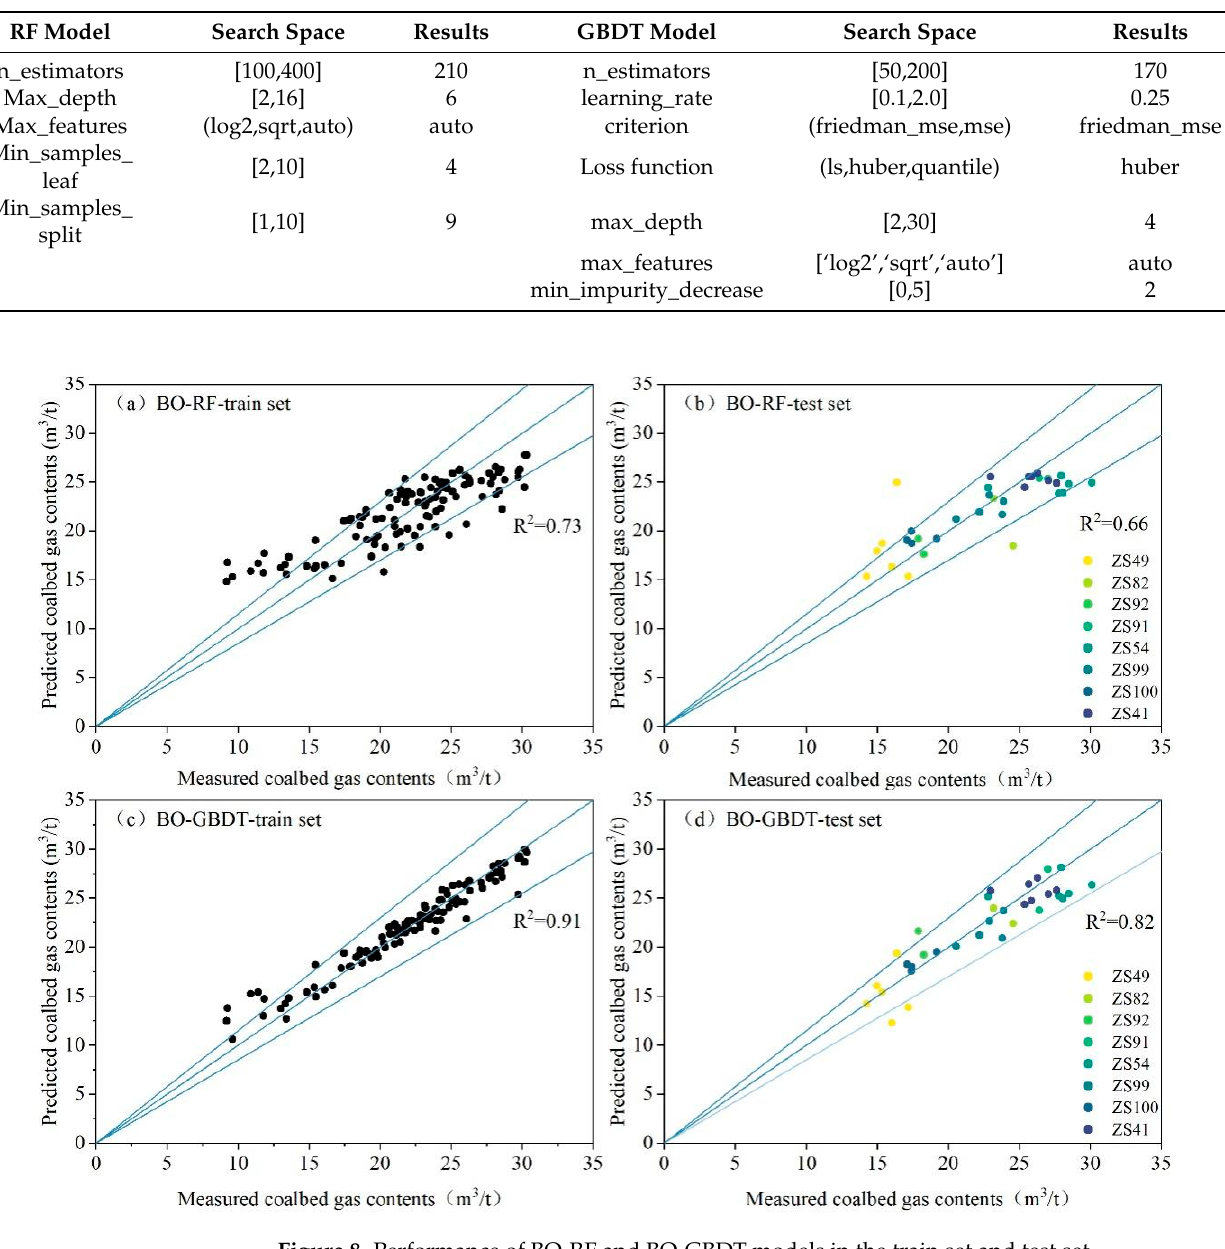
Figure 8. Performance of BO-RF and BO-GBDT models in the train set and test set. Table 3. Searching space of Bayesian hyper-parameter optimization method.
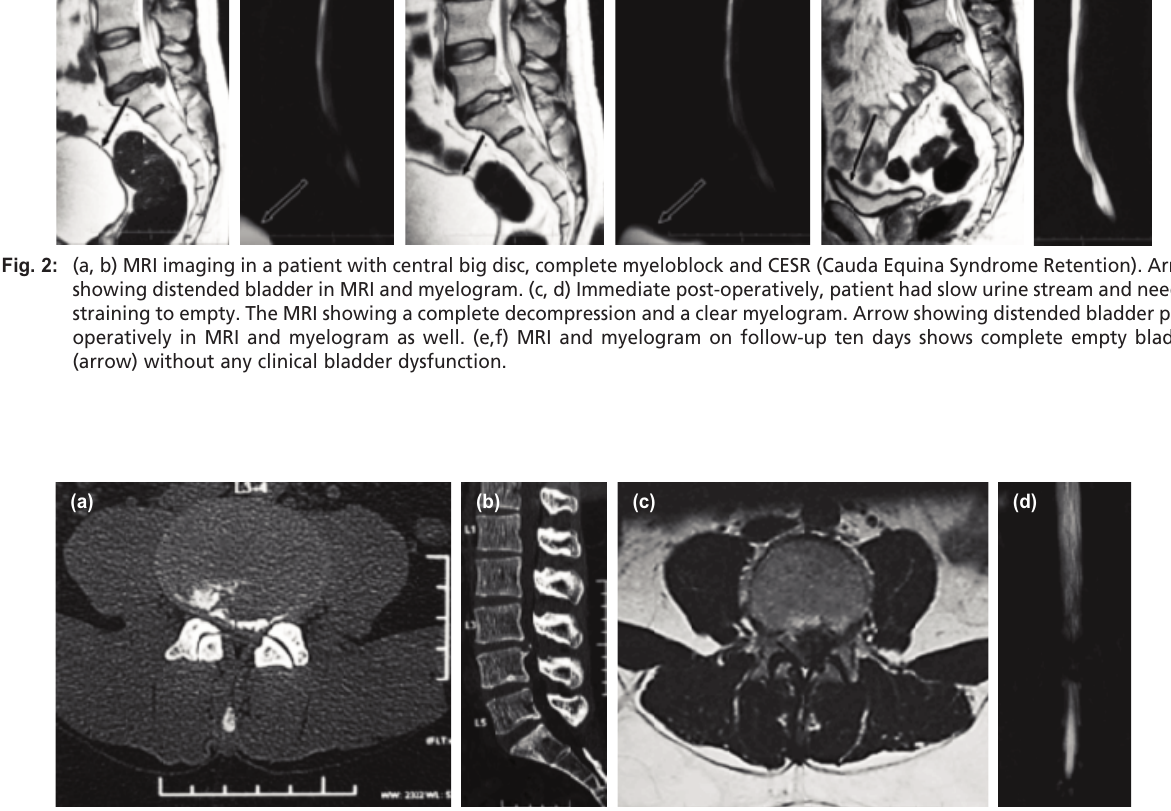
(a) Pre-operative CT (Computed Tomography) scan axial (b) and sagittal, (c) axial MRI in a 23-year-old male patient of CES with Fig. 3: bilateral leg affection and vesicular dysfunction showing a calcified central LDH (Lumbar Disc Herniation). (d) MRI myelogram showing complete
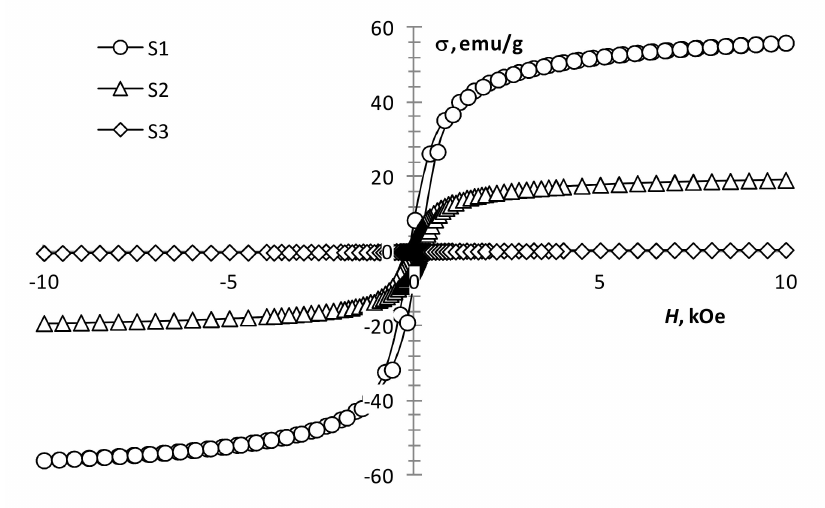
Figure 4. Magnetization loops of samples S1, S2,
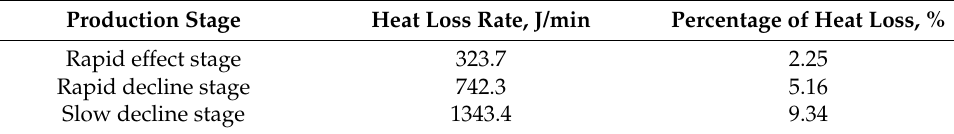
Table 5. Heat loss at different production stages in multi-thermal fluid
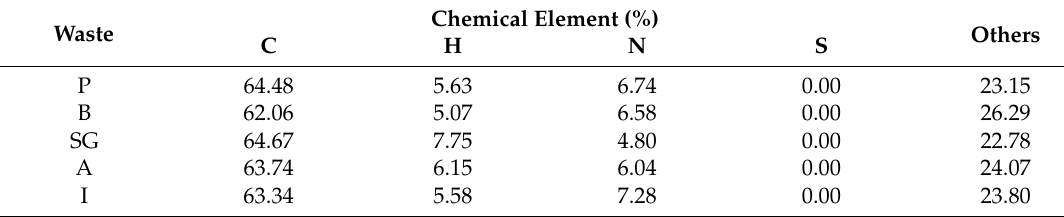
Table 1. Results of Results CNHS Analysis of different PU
□ □ □ □ □
**WHAT TO PRODUCE:**
Print exactly what appears from the first line of the listing above down to the line containing "Figure 4. Magnetization", inclusive, and leave out all pictures.

**EXERCISE RESPONSE:**
Figure 8. Performance of BO-RF and BO-GBDT models in the train set and test set. Table 3. Searching space of Bayesian hyper-parameter optimization method.
(a) Pre-operative CT (Computed Tomography) scan axial (b) and sagittal, (c) axial MRI in a 23-year-old male patient of CES with Fig. 3: bilateral leg affection and vesicular dysfunction showing a calcified central LDH (Lumbar Disc Herniation). (d) MRI myelogram showing complete
Figure 4. Magnetization loops of samples S1, S2,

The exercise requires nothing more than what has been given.